*** Record extracts ***

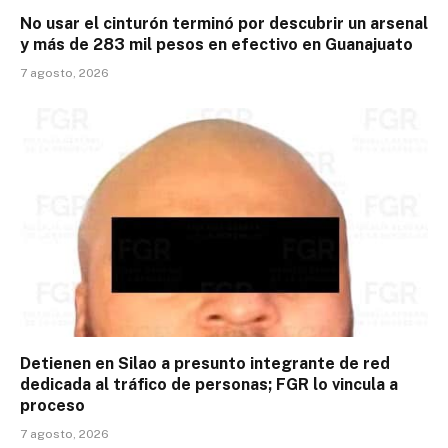
No usar el cinturón terminó por descubrir un arsenal
y más de 283 mil pesos en efectivo en Guanajuato
7 agosto, 2026
Detienen en Silao a presunto integrante de red
dedicada al tráfico de personas; FGR lo vincula a
proceso
7 agosto, 2026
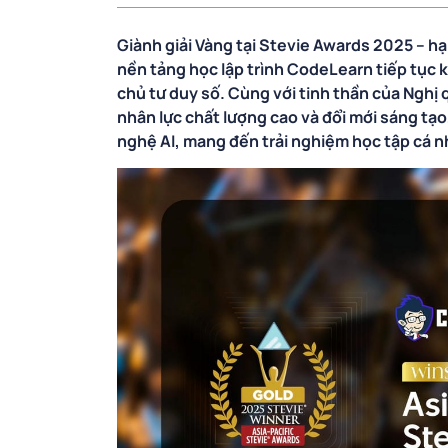
Giành giải Vàng tại Stevie Awards 2025 – h
nền tảng học lập trình CodeLearn tiếp tục 
chủ tư duy số. Cùng với tinh thần của Nghị
nhân lực chất lượng cao và đổi mới sáng t
nghệ AI, mang đến trải nghiệm học tập cá n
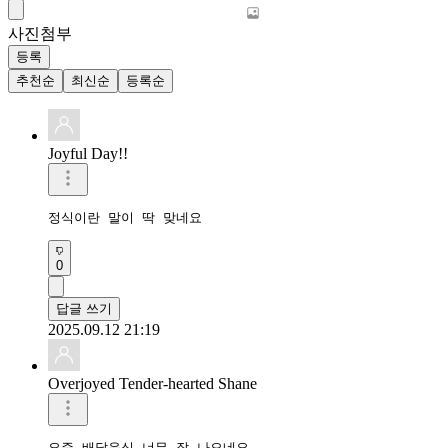
사진첨부
등록
추천순
최신순
등록순
Joyful Day!!
정식이란 말이 딱 맞네요
0
답글 쓰기
2025.09.12 21:19
Overjoyed Tender-hearted Shane
요즘 배달음식 너무 잘 나오네요
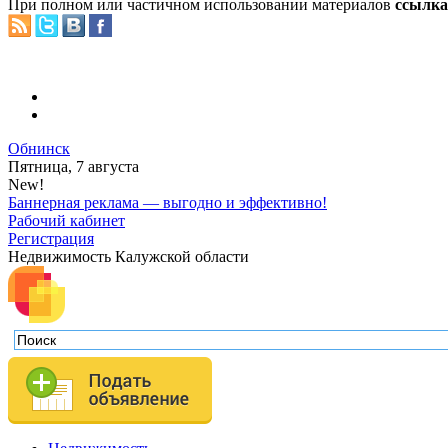
При полном или частичном использовании материалов
ссылка 
Обнинск
Пятница, 7 августа
New!
Баннерная реклама — выгодно и эффективно!
Рабочий кабинет
Регистрация
Недвижимость Калужской области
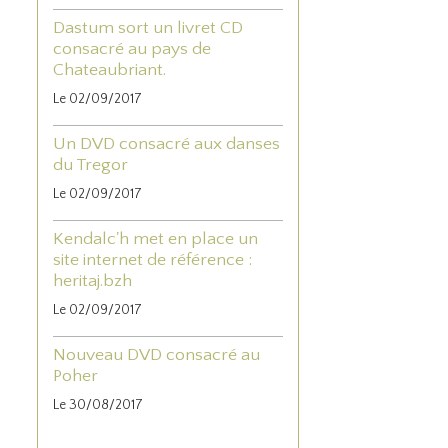
Dastum sort un livret CD
consacré au pays de
Chateaubriant.
Le 02/09/2017
Un DVD consacré aux danses
du Tregor
Le 02/09/2017
Kendalc'h met en place un
site internet de référence :
heritaj.bzh
Le 02/09/2017
Nouveau DVD consacré au
Poher
Le 30/08/2017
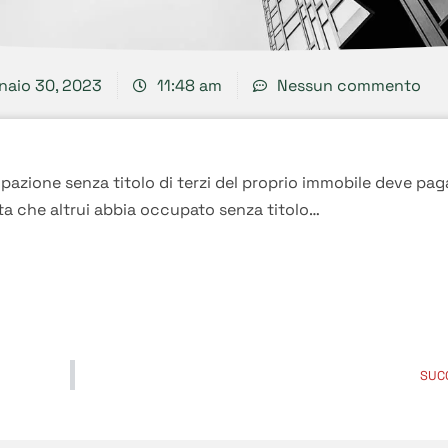
naio 30, 2023
11:48 am
Nessun commento
zione senza titolo di terzi del proprio immobile deve paga
ta che altrui abbia occupato senza titolo…
SUC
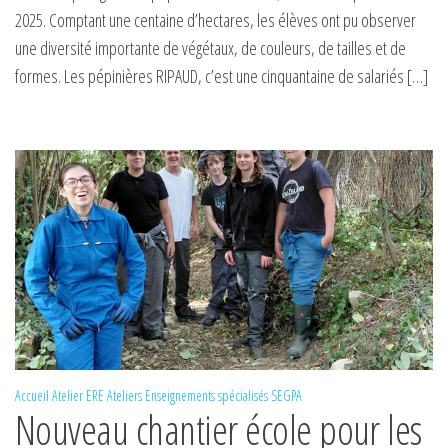
2025. Comptant une centaine d’hectares, les élèves ont pu observer
une diversité importante de végétaux, de couleurs, de tailles et de
formes. Les pépinières RIPAUD, c’est une cinquantaine de salariés […]
Accueil
Atelier ERE
Ateliers
Enseignements spécialisés
SEGPA
Nouveau chantier école pour les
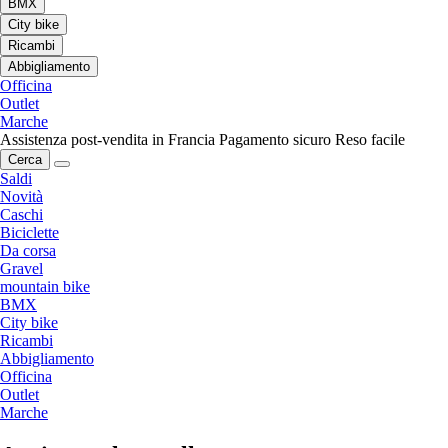
BMX
City bike
Ricambi
Abbigliamento
Officina
Outlet
Marche
Assistenza post-vendita in Francia
Pagamento sicuro
Reso facile
Cerca
Saldi
Novità
Caschi
Biciclette
Da corsa
Gravel
mountain bike
BMX
City bike
Ricambi
Abbigliamento
Officina
Outlet
Marche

*** End of Record extracts ***

▶ **Exercise goal**
Print every entry above again, exactly as written. Leave the images out.

▶ **Output**
No usar el cinturón terminó por descubrir un arsenal
y más de 283 mil pesos en efectivo en Guanajuato
7 agosto, 2026
Detienen en Silao a presunto integrante de red
dedicada al tráfico de personas; FGR lo vincula a
proceso
7 agosto, 2026
Giành giải Vàng tại Stevie Awards 2025 – h
nền tảng học lập trình CodeLearn tiếp tục 
chủ tư duy số. Cùng với tinh thần của Nghị
nhân lực chất lượng cao và đổi mới sáng t
nghệ AI, mang đến trải nghiệm học tập cá n
사진첨부
등록
추천순
최신순
등록순
Joyful Day!!
정식이란 말이 딱 맞네요
0
답글 쓰기
2025.09.12 21:19
Overjoyed Tender-hearted Shane
요즘 배달음식 너무 잘 나오네요
При полном или частичном использовании материалов
ссылка 
Обнинск
Пятница, 7 августа
New!
Баннерная реклама — выгодно и эффективно!
Рабочий кабинет
Регистрация
Недвижимость Калужской области
Dastum sort un livret CD
consacré au pays de
Chateaubriant.
Le 02/09/2017
Un DVD consacré aux danses
du Tregor
Le 02/09/2017
Kendalc'h met en place un
site internet de référence :
heritaj.bzh
Le 02/09/2017
Nouveau DVD consacré au
Poher
Le 30/08/2017
naio 30, 2023
11:48 am
Nessun commento
zione senza titolo di terzi del proprio immobile deve paga
ta che altrui abbia occupato senza titolo…
SUC
2025. Comptant une centaine d’hectares, les élèves ont pu observer
une diversité importante de végétaux, de couleurs, de tailles et de
formes. Les pépinières RIPAUD, c’est une cinquantaine de salariés […]
Accueil
Atelier ERE
Ateliers
Enseignements spécialisés
SEGPA
Nouveau chantier école pour les
BMX
City bike
Ricambi
Abbigliamento
Officina
Outlet
Marche
Assistenza post-vendita in Francia
Pagamento sicuro
Reso facile
Cerca
Saldi
Novità
Caschi
Biciclette
Da corsa
Gravel
mountain bike
BMX
City bike
Ricambi
Abbigliamento
Officina
Outlet
Marche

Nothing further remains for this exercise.